## [INFORMATION SUPPLIED]

/---

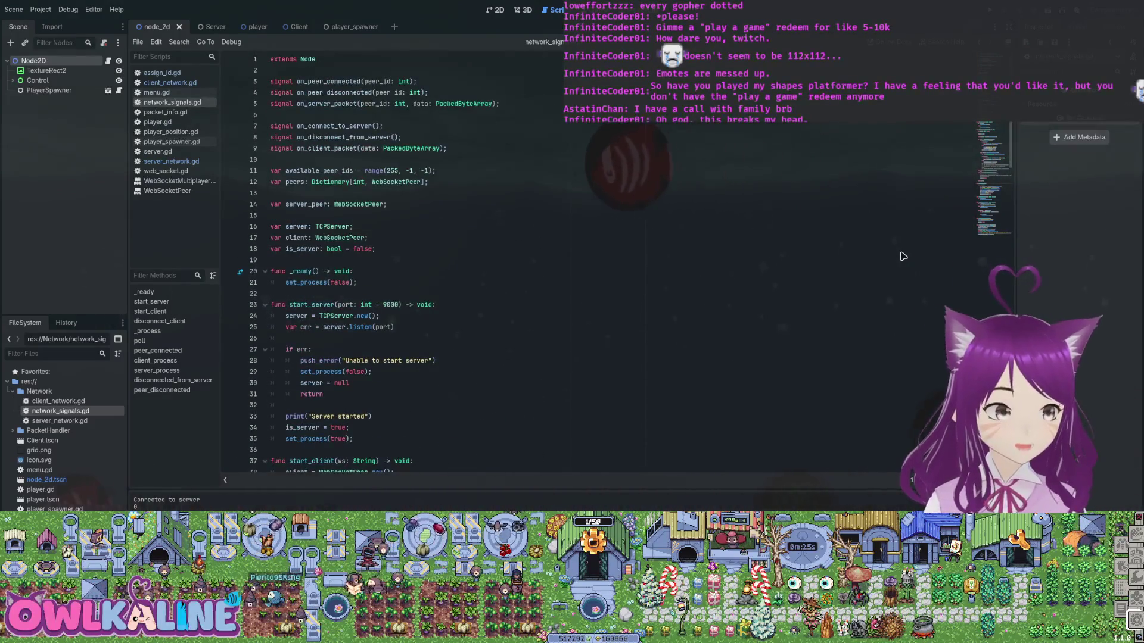
scroll(903, 256, down, 10)
scroll(903, 256, down, 16)
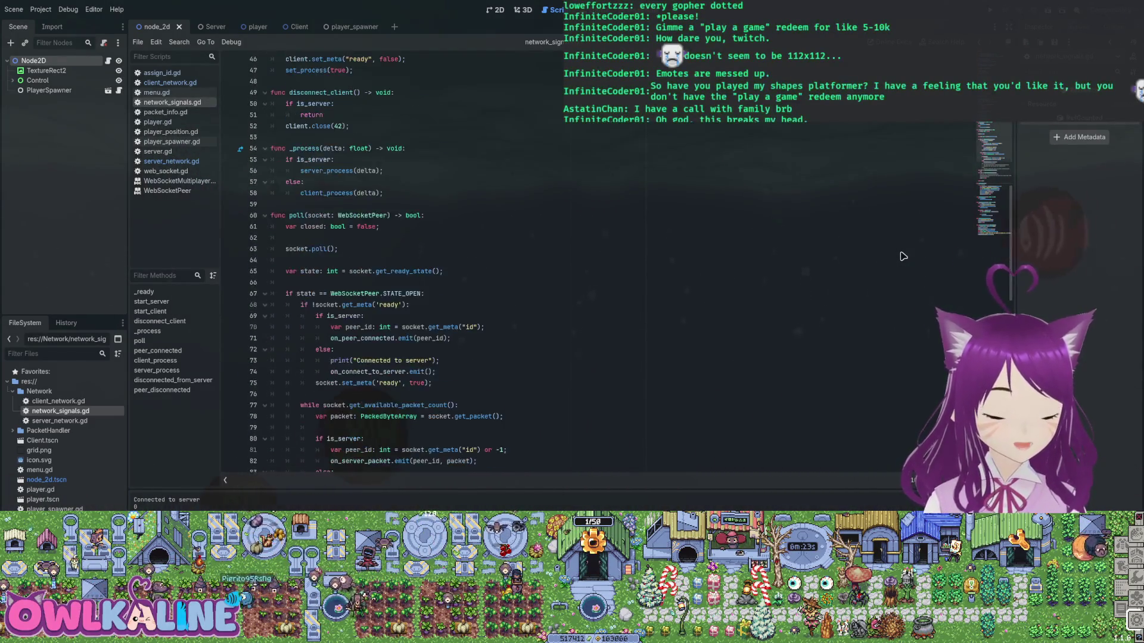
scroll(903, 256, down, 7)
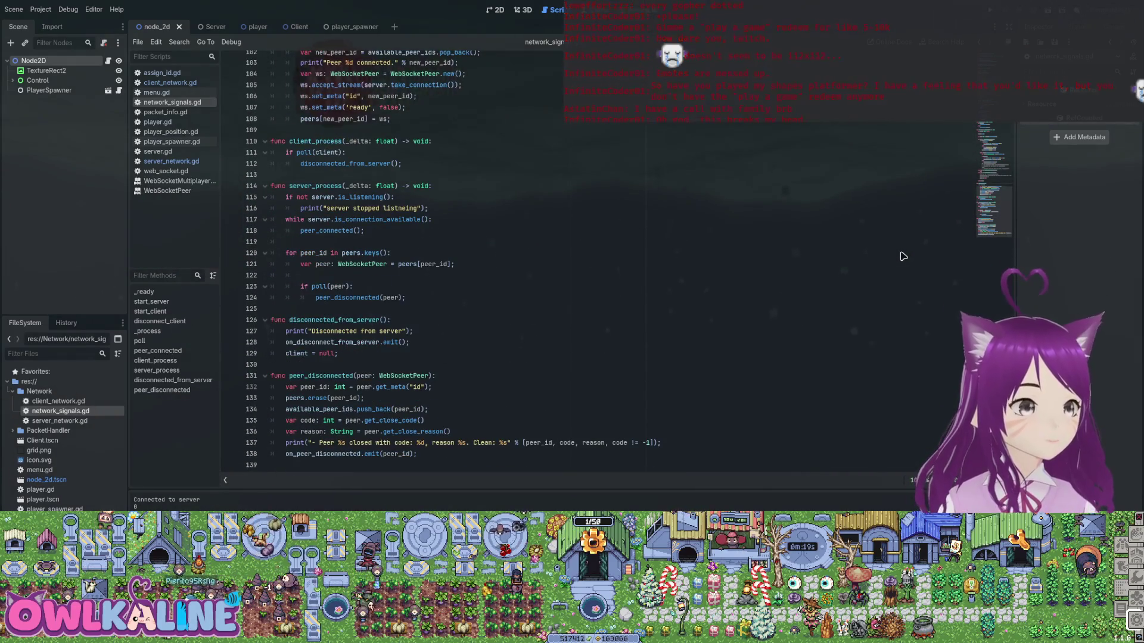
scroll(903, 256, up, 7)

\---

## [TASK]
Transcribe the listing exactly. Its images are to be omitted.

## [COMPLETED EXERCISE]
scroll(903, 256, down, 10)
scroll(903, 256, down, 16)
scroll(903, 256, down, 7)
scroll(903, 256, up, 7)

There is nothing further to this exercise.